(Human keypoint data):

=== Section Start ===

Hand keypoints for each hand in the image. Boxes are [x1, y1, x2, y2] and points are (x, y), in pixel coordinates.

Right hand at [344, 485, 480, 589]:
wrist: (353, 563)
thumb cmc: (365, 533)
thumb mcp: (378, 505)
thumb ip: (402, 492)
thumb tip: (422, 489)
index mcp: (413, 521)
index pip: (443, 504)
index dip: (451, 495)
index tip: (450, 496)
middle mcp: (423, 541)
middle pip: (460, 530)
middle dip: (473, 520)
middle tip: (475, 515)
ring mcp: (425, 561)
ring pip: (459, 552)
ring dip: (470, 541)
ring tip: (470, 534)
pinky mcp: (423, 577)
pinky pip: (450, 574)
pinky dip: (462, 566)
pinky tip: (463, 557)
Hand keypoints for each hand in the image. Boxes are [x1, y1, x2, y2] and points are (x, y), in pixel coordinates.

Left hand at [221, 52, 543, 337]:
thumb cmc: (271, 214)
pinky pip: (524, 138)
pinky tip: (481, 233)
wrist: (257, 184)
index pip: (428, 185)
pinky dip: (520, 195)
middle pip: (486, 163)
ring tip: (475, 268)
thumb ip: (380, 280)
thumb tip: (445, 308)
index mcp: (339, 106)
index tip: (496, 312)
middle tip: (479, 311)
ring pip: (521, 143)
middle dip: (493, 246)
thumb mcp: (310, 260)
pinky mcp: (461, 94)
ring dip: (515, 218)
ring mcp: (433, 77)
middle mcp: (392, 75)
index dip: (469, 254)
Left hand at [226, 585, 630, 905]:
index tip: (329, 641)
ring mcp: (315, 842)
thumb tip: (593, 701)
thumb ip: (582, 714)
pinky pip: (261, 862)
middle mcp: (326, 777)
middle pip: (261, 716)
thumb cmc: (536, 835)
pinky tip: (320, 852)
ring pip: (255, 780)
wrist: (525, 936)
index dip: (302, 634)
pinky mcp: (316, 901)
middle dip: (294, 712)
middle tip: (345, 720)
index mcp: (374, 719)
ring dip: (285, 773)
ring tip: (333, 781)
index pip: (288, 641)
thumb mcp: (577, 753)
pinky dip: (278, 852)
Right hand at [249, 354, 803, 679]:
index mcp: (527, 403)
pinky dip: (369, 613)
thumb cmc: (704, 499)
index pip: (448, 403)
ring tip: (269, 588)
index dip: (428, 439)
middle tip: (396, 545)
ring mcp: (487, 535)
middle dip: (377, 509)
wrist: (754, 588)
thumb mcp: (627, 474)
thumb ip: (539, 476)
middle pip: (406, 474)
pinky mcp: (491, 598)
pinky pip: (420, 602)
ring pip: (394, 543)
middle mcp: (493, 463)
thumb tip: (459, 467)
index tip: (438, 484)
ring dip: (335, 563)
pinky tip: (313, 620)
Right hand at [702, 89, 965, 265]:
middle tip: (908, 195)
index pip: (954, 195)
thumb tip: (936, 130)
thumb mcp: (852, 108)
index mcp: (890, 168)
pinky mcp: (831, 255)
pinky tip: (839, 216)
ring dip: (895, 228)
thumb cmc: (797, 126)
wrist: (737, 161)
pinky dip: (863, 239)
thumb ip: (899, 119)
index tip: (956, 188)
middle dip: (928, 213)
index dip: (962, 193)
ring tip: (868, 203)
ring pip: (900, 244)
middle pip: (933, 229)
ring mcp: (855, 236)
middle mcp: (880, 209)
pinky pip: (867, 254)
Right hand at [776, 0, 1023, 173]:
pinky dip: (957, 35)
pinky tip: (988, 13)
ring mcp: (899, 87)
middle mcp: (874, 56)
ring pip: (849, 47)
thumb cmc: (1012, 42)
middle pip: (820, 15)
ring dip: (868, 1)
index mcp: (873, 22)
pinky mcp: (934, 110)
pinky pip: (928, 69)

=== Section End ===

(Work to complete): A word-for-word restatement of the records above from the line containing "middle pip: (406, 474)" to their final line is all the answer should hold.

(Response to this task):
middle pip: (406, 474)
pinky mcp: (491, 598)
pinky pip: (420, 602)
ring pip: (394, 543)
middle mcp: (493, 463)
thumb tip: (459, 467)
index tip: (438, 484)
ring dip: (335, 563)
pinky tip: (313, 620)
Right hand at [702, 89, 965, 265]:
middle tip: (908, 195)
index pip: (954, 195)
thumb tip: (936, 130)
thumb mcp: (852, 108)
index mcp: (890, 168)
pinky mcp: (831, 255)
pinky tip: (839, 216)
ring dip: (895, 228)
thumb cmc: (797, 126)
wrist: (737, 161)
pinky dip: (863, 239)
thumb ip: (899, 119)
index tip: (956, 188)
middle dip: (928, 213)
index dip: (962, 193)
ring tip: (868, 203)
ring pip: (900, 244)
middle pip: (933, 229)
ring mcp: (855, 236)
middle mcp: (880, 209)
pinky pip: (867, 254)
Right hand at [776, 0, 1023, 173]:
pinky dip: (957, 35)
pinky tip: (988, 13)
ring mcp: (899, 87)
middle mcp: (874, 56)
ring pip: (849, 47)
thumb cmc: (1012, 42)
middle pip: (820, 15)
ring dip: (868, 1)
index mcp: (873, 22)
pinky mcp: (934, 110)
pinky pip: (928, 69)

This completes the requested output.